A hero is an ordinary individual who finds the strength to persevere and endure in spite of overwhelming obstacles“.
– Christpher Reeve, Superman
Many know of him as a super hero. And of course this is true. He IS the original Superman. And then there is the fall. Yes, a literal fall from a horse while playing in a polo tournament.
Christoper Reeve went from superman to paralyzed from the neck down in a matter of minutes.
Christopher Reeve went from everyone’s superhero to someone who required assistance to breath (via machines), eat, bathe, get dressed, empty his bowels, empty his bladder, wash his face, and brush his teeth.
Needless to say, the original Superman was presented with what some might perceive as a hopeless situation.
However, to say he was “hopeless”, would be wrong.
While sitting in a wheelchair, paralyzed from the neck down, attached to a machine to help him breath, he managed to give us a glimpse into his response to an arguably hopeless set of circumstances……
“A hero is an ordinary individual who finds the strength to persevere and endure in spite of overwhelming obstacles“.
So, how did he do it?
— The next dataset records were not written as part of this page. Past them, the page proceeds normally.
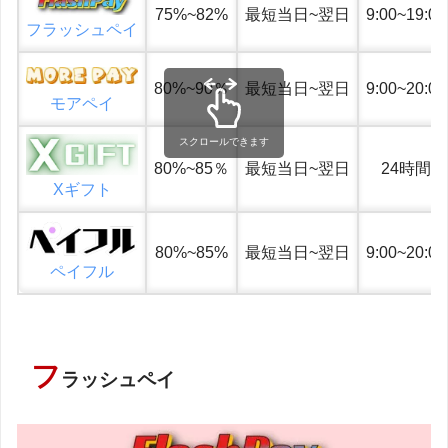
75%~82%
最短当日~翌日
9:00~19:00
フラッシュペイ
80%~90％
最短当日~翌日
9:00~20:00
モアペイ
スクロールできます
80%~85％
最短当日~翌日
24時間
Xギフト
80%~85%
最短当日~翌日
9:00~20:00
ペイフル
フ
ラッシュペイ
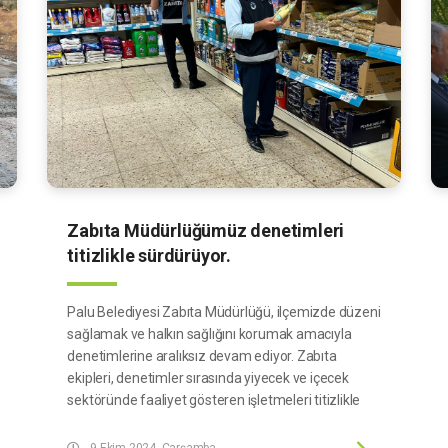
Zabıta Müdürlüğümüz denetimleri
titizlikle sürdürüyor.
Palu Belediyesi Zabıta Müdürlüğü, ilçemizde düzeni
sağlamak ve halkın sağlığını korumak amacıyla
denetimlerine aralıksız devam ediyor. Zabıta
ekipleri, denetimler sırasında yiyecek ve içecek
sektöründe faaliyet gösteren işletmeleri titizlikle
inceleyerek hijyen kurallarına uygunluk, işyeri
ruhsatı, iş sağlığı ve güvenliği konularında alınması
9 Ekim 2024, Çarşamba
You know, “endure and persevere” in spite of an accident that left him permanently physically disabled?
Hope is believing that there is something better to come in the future.
Hope is believing without seeing.
Hope IS the life-blood of a life well-lived.
Hope is not denying the reality of the situation.
Hope is not ignoring the sadness, anger, and resentment that can accompany obstacles.
Hope says, one more day.
Paralyzed from the neck down, Christopher Reeve spent nearly a decade devoting his time, talents, and money to spinal cord injury research and giving hope to hundreds of thousands of people around the world.
In The Obstacle Is The Way, Ryan Holiday writes “We forget: In life, it doesn’t matter what happens to you or where you came from. It matters what you do with what happens and what you’ve been given.”
Christopher Reeve accepted his “obstacle” and he did something that mattered.
Life has a way of not giving us what we want, but sometimes what we need.
And therein lies the question.
How can you and I use what happens to us in a way that matters?